My pastor recently preached about the importance of forgiving others and I realized that all the truths in regards to forgiving others are true of accepting forgiveness and the two are tied to each other. If we do not forgive others we have no logical reason to believe that we are ourselves forgiven. If we do not accept the forgiveness given then we need to cling to bitterness and blame in order to balance our own guilt.
So what does accepting forgiveness mean?
- First and foremost it means entering into constant communion with the forgiver, talking with him, joining into what he is doing. (Most of us are uncomfortable hanging out with the one we have previously offended or we are just naturally aware of ourselves and do not want to do the work to be aware of him.)
- Second it means praising his great generosity even though it means letting others know about the debt I owed. (Most people want to put their forgiven sins in the past. Sure God forgives and forgets but we should remember enough to bring him worship of his generosity. It is wonderful for the king to forget the billion dollars he forgave his servant but it is not OK for the servant to fail to tell others and treat others in the light of his own forgiveness.)

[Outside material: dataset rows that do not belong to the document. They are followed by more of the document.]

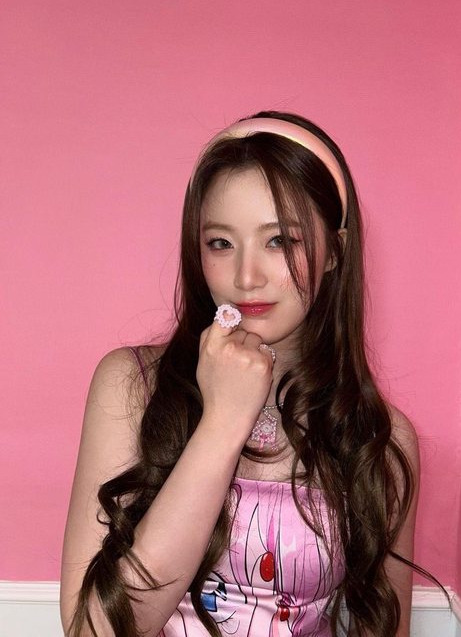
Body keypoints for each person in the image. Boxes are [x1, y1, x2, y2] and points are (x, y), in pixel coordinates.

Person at [60, 110, 429, 637]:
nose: (246, 276)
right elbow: (94, 630)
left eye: (281, 241)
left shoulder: (380, 437)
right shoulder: (131, 385)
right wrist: (222, 422)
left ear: (335, 252)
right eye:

- Third it means having hope and granting worth and being ready to restore relationship with those who have hurt us. (See my blog on what forgiveness means)
- Fourth it means living life to the full with a sense of worth and purpose. Paul called himself the chief of debtors and then turned the world upside down for God and stood up to the apostles when they were mistaken.
- Fifth, it means that no task or sacrifice is too big for him to ask considering what he has done for me.
- Sixth, it means that when things are not going my way right now, I remember that he does not owe me anything and what he has already done for me is so awesome that he deserves grateful worship no matter how things go. (Some of us will be rejected by family, starve to death, be killed in wars, thrown in prison, tortured for Christ. Still, he is worthy.)
- Seventh, it means that I need to ask. After all, if the Father gave his own son for me, how shall he not also give me all things I need to serve him? I need to ask for the Holy Spirit’s indwelling, for wisdom to help his people, for strength to resist sin, for impact in others lives etc.
Dear Lord, forgive me for not accepting your forgiveness. Help me to be a shining witness to your generosity and ability to restore and empower those who were your enemies.